Belgijskiej grupie Beyond The Labyrinth kibicujemy właściwie od początku jej działalności i przedstawiamy na naszych łamach jej kolejne płyty (recenzja ostatniej, „The Art Of Resilience” z 2017 roku, znajduje się pod tym linkiem). Dlatego miło mi poinformować, że we wrześniu br. pojawiło się na rynku nowe wydawnictwo tej formacji – czteroutworowa EP-ka zatytułowana „Brand New Start”.
Tytuł nie jest przypadkowy. Zespół Beyond The Labyrinth powraca z nowym wokalistą Filipem Lemmensem (ex-Double Diamond, ex-Fireforce), który razem z pozostałymi członkami grupy: Geertem Fieuwem (gitary), perkusistą Michelem Lodderem, klawiszowcem Sjoerdem Bruyneelem oraz basistą Wilfriedem Kiekensem przedstawia nagrane na nowo cztery utwory znane już z wcześniejszego dorobku zespołu.
Hammondowe brzmienia dominują w otwierającym ten krążek nagraniu tytułowym i trzeba przyznać, że zespół umiejętnie wskrzesza klasyczne czasy grupy Uriah Heep i Deep Purple z Jonem Lordem w składzie. Chwytliwa linia melodyczna i dobry wokal Lemmensa sprawiają, że nagrania tego słucha się naprawdę nieźle. Kolejny utwór to remake pierwszego singla zespołu pt. „Shine” z 1997 roku. Chwytliwy refren, dynamiczne perkusyjne pady, dominacja syntezatorowych dźwięków oraz charakterystyczny wokal sprawiają, że Beyond The Labyrinth przenosi nas w stylistyczne lata 80. Kolejne nagranie to mroczna antywojenna ballada „In Flanders Fields”. Stylowa i klimatyczna. Kto wie czy to nie najciekawszy fragment tego wydawnictwa?... Na koniec, wciąż utrzymując mroczny i nawiedzony nastrój, grupa sięgnęła po stosunkowo nowe nagranie – „Salva Mater” z 2017 roku.

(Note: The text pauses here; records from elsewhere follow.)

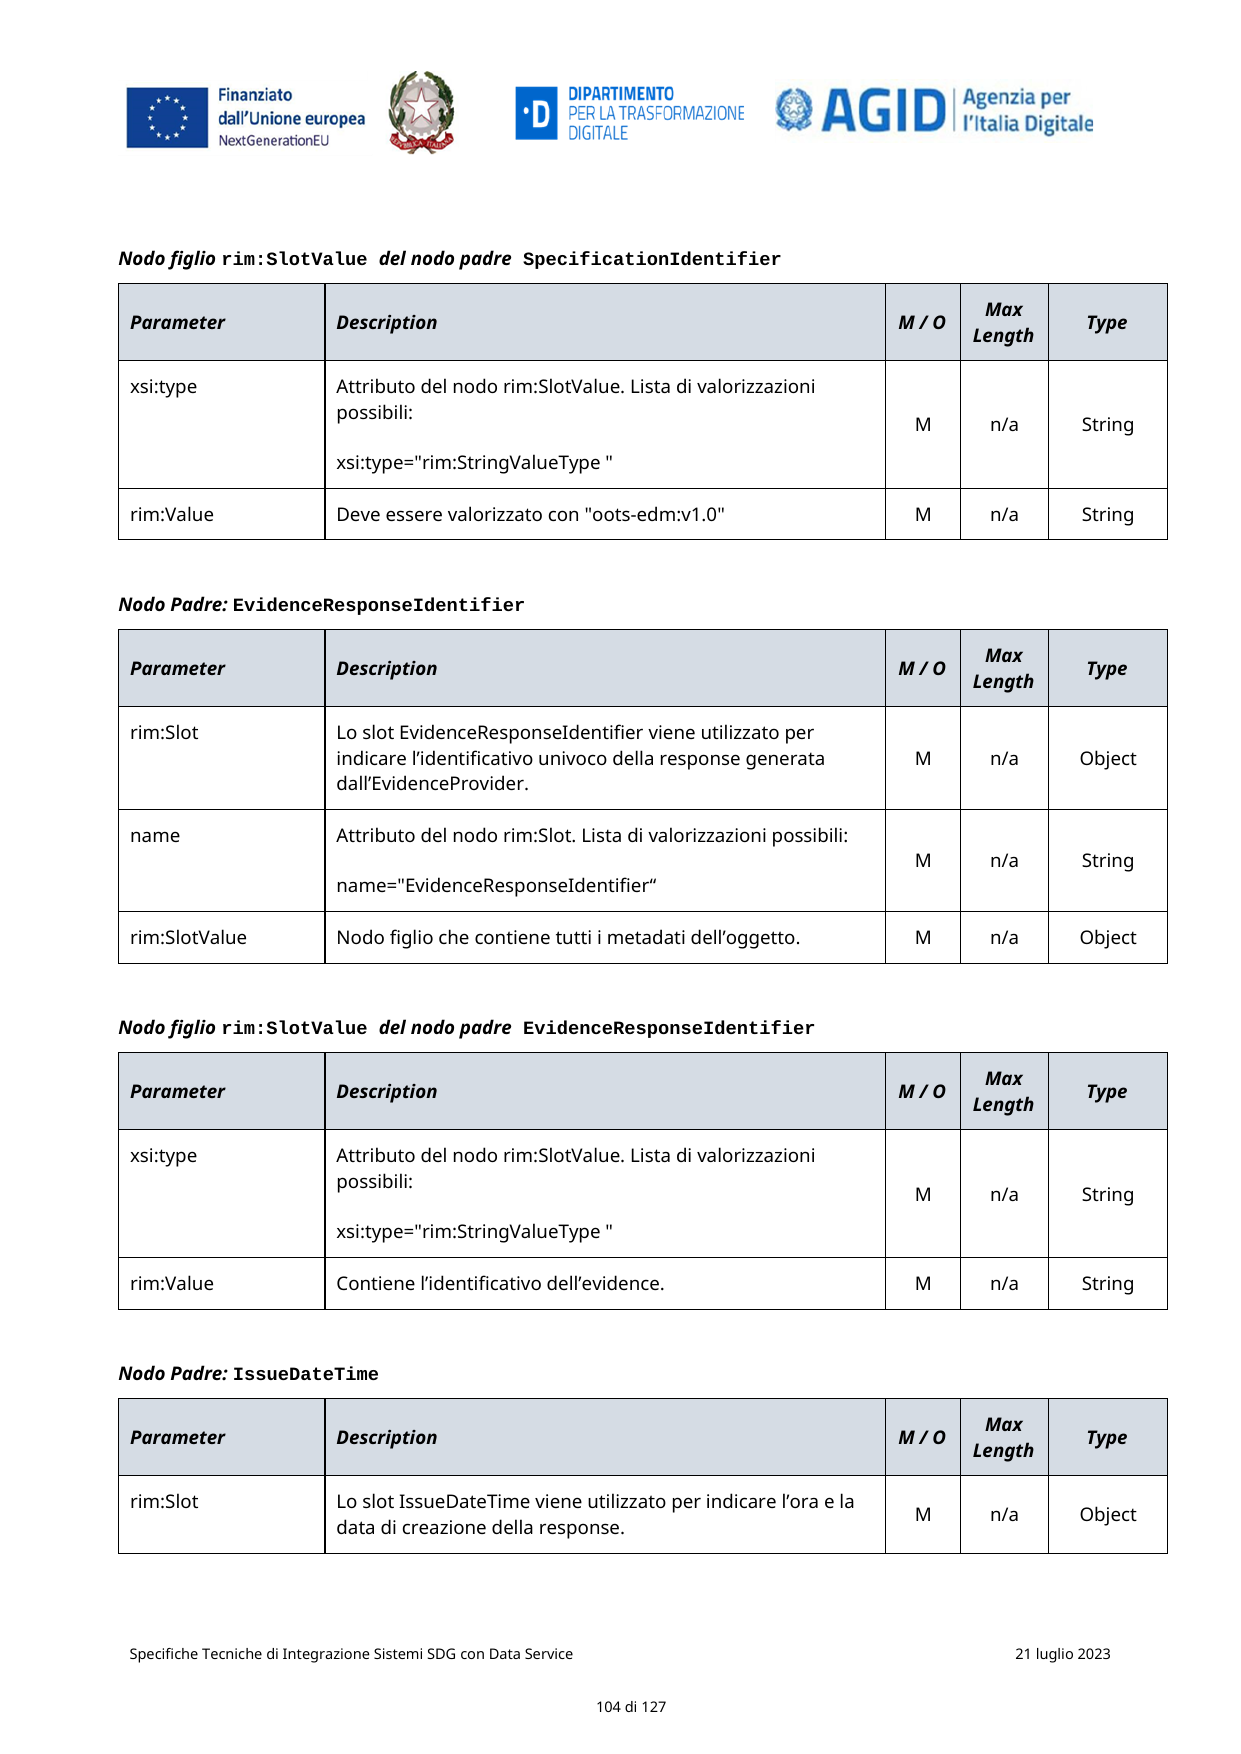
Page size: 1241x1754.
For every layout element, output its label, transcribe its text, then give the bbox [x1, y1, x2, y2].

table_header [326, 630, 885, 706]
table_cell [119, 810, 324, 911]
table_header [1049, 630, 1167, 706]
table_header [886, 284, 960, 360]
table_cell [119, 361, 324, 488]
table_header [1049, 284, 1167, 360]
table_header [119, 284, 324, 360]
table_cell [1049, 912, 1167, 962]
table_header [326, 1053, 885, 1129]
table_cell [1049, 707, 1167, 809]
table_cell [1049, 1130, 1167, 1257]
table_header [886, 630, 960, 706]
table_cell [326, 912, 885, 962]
text Nodo Padre: EvidenceResponseIdentifier [118, 591, 1122, 617]
text Nodo figlio rim:SlotValue del nodo padre SpecificationIdentifier [118, 245, 1122, 271]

Notabene na wydanej wtedy płycie „The Art Of Resilience”, na której wystąpiło aż… 10 wokalistów, utwór ten zaśpiewany był przez Lemmensa. Najwyraźniej casting się udał, nowy wokalista się sprawdził i teraz, już z nowym człowiekiem na pokładzie, grupa Beyond The Labyrinth może planować kolejne kroki na przyszłość.
Jeżeli ma to być dla Beyond The Labyrinth nowy początek, to, czemu nie? Myślę, że po tej (udanej!) próbie zaprezentowania nowego wokalisty zespół dostał skrzydeł i może już śmiało przystąpić do pracy nad nową pełnowymiarową płytą.